India is aggressively pushing for electric vehicle (EV) adoption, aiming for 30% EV penetration by 2030. Simultaneously, the government is re-negotiating and signing Free Trade Agreements (FTAs) to strengthen global trade. Aligning these two strategies—green mobility and trade liberalization—could supercharge India’s EV sector growth.
1. India’s EV Landscape: A Snapshot
India sold over 1.3 million EVs in FY2025, led by two-wheelers and three-wheelers. The push includes:
- PLI schemes for advanced chemistry cells (₹18,100 crore)
- State EV policies
- FAME II subsidies
Yet, high battery costs (imported), limited global supply chain access, and tariff barriers challenge scalability.
2. What Are Free Trade Agreements (FTAs)?
FTAs are deals between countries to reduce or eliminate tariffs, import quotas, and preferences. India is actively engaging with:
- EU (under India-EU Trade & Investment Agreement)
- UK (India-UK FTA)
- Australia (ECTA signed)
- UAE, Japan, and ASEAN nations
These agreements impact how cost-effective and globally competitive EV components and finished products are.
3. Why FTAs Matter for EV Growth
India still imports over 60% of its EV components, particularly:
- Lithium-ion battery cells
- Power electronics (IGBTs, controllers)
- Electric drive motors
Reducing tariffs through FTAs on these imports could cut EV prices by 8–12%, making them more attractive to Indian consumers and boosting OEM margins.
4. Boosting Exports: India as a Global EV Hub
FTAs can open up export markets for Indian-made EVs and components:
- Tariff-free access to the UK, EU, and Australia can give Indian manufacturers a leg up.

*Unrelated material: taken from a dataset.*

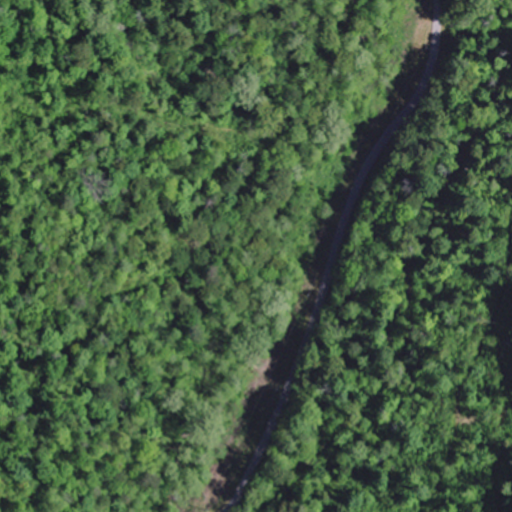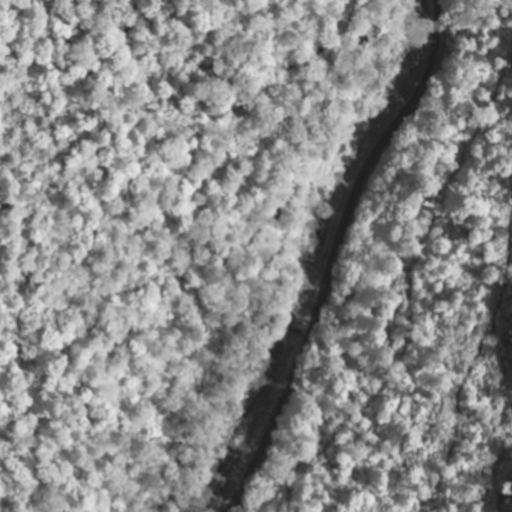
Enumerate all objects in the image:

- Companies like Tata Motors and Mahindra are already positioning EVs for exports, especially in Europe and Southeast Asia.
With strategic FTAs, India could emulate China’s model—manufacturing EVs domestically and exporting them globally at scale.
5. Case Study: India-Australia ECTA & Auto Sector Impact
Signed in 2022, the India-Australia Economic Cooperation and Trade Agreement:
- Removed import tariffs on key auto components
- Opened doors for raw material access, such as lithium and rare earths
This has helped Indian EV battery firms form JV talks with Australian miners, ensuring long-term supply chain security.
6. Risks & Challenges
- Dumping Risks: Liberal trade may allow low-cost Chinese EVs or kits to flood the Indian market.
- Local Industry Protection: India needs safeguards for MSMEs and nascent EV startups.
- Rules of Origin Compliance: Strict rules must ensure FTAs benefit genuine domestic production and not just assembly.
7. Strategic Path Forward
To align EV goals with FTAs, India must:
- Prioritize FTAs that offer battery raw material access (lithium, cobalt)
- Demand reciprocal market access for Indian EVs
- Use FTAs to set global harmonized EV standards
- Integrate FTAs with Make in India + Green in India vision
Conclusion: A Balanced, Global Green Shift
Aligning India’s electric mobility goals with FTAs is a strategic move that could reduce input costs, boost exports, and accelerate net-zero ambitions. With careful negotiation, policy safeguards, and trade diplomacy, India can not only electrify its own roads—but also drive the global EV value chain.